There are several strengths and limitations of this study. This is the first study evaluating pediatric forearm shaft fracture healing, union, and delayed union using RUST and mRUST scores. We proposed a threshold score for union using the percentage of raters with various experience levels. We showed the lowest agreement according to time and cortex. However, there were a limited number of cases for delayed union due to its low incidence.

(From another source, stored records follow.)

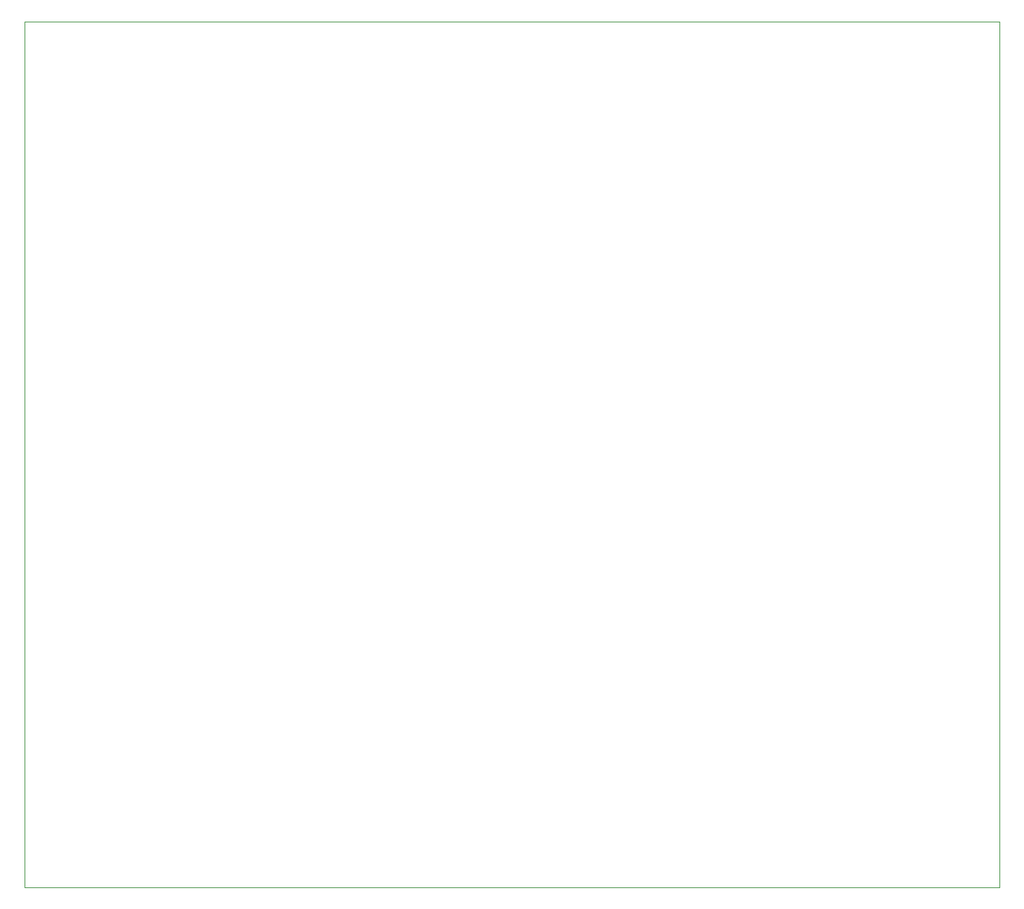
<source format=gbr>
G04 #@! TF.GenerationSoftware,KiCad,Pcbnew,5.1.5+dfsg1-2build2*
G04 #@! TF.CreationDate,2021-06-07T18:50:27-07:00*
G04 #@! TF.ProjectId,Atmega328p,41746d65-6761-4333-9238-702e6b696361,rev?*
G04 #@! TF.SameCoordinates,Original*
G04 #@! TF.FileFunction,Profile,NP*
%FSLAX46Y46*%
G04 Gerber Fmt 4.6, Leading zero omitted, Abs format (unit mm)*
G04 Created by KiCad (PCBNEW 5.1.5+dfsg1-2build2) date 2021-06-07 18:50:27*
%MOMM*%
%LPD*%
G04 APERTURE LIST*
%ADD10C,0.050000*%
G04 APERTURE END LIST*
D10*
X203200000Y-50800000D02*
X88900000Y-50800000D01*
X203200000Y-152400000D02*
X203200000Y-50800000D01*
X190500000Y-152400000D02*
X203200000Y-152400000D01*
X88900000Y-152400000D02*
X190500000Y-152400000D01*
X88900000Y-50800000D02*
X88900000Y-152400000D01*
M02*

</source>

Moreover, non-orthopedic observer evaluation was not performed, which could decrease the possibility of bias. However, observers were selected from a wide range of experienced surgeons. Correlation with physical examination findings, pain scores, and functional outcome scores could provide more precise healing and union decision.
In conclusion, a moderate agreement for both RUST and mRUST scores was found. However, the agreement for mRUST was found to be slightly higher. Pediatric forearm shaft fractures treated with ESIN can be reliably assessed with these two scoring systems. Threshold for union and delayed union may help surgeons in the postoperative management of pediatric forearm fractures.
Citation: Kizkapan TB, Misir A, Oguzkaya S, Ozcamdalli M, Uzun E, Sayer G. Reliability of radiographic union scale in tibial fractures and modified radiographic union scale in tibial fractures scores in the evaluation of pediatric forearm fracture union. Jt Dis Relat Surg 2021;32(1):185-191.
The authors declared no conflicts of interest with respect to the authorship and/or publication of this article.
The authors received no financial support for the research and/or authorship of this article.